### ASSIGNED TASK
Within the records that follow, count the lines containing the string "miejsca". Reply only with the count.

### DATA PROVIDED
BEGIN

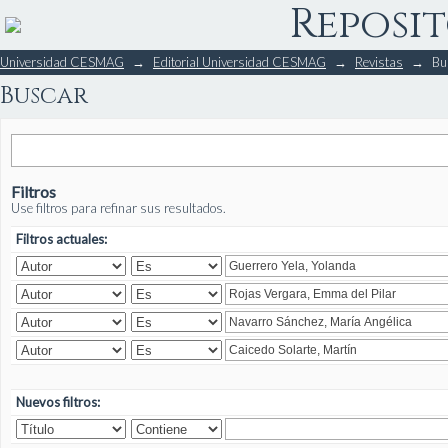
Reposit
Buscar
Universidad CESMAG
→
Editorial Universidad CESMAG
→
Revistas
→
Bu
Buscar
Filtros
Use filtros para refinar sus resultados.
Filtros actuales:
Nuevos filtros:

END
BEGIN

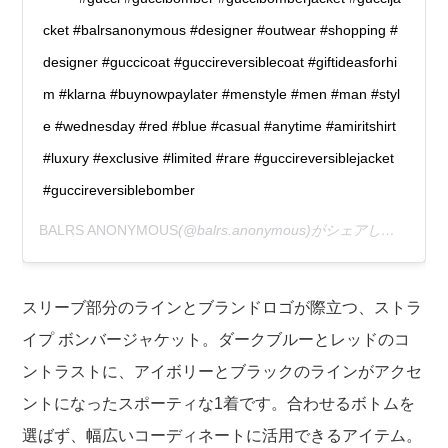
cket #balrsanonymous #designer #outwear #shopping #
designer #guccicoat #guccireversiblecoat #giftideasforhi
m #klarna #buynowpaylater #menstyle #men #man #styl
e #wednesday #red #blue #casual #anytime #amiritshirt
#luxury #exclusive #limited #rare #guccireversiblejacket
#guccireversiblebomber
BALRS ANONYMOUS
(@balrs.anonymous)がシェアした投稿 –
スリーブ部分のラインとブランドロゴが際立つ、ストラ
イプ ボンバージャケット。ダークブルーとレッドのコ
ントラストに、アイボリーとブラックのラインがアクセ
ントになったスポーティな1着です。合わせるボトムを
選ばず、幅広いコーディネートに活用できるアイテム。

END
BEGIN

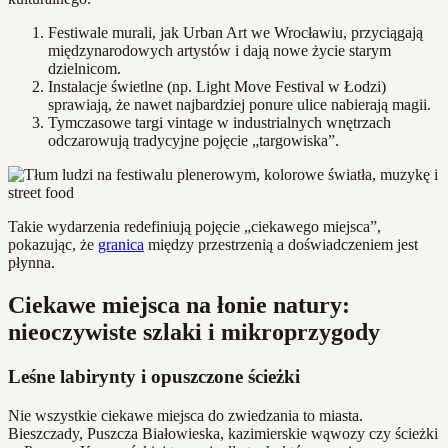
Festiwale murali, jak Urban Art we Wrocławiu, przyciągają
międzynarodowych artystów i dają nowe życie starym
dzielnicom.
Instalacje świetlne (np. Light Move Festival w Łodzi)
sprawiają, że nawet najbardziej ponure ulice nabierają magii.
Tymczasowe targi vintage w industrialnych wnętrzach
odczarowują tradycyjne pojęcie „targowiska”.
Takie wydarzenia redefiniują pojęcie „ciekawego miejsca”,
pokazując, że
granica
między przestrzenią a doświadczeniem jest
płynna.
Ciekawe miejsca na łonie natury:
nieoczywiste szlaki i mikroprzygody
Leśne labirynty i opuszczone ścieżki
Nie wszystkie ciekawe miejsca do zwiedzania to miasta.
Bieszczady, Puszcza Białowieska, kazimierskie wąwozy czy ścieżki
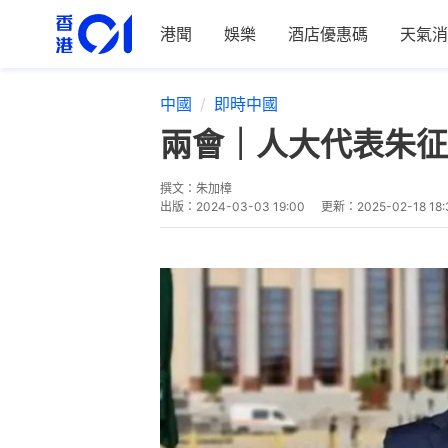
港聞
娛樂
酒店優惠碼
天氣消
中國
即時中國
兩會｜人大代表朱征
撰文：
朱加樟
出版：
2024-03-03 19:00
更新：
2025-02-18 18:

END

### ANSWER FOR THIS EXERCISE
3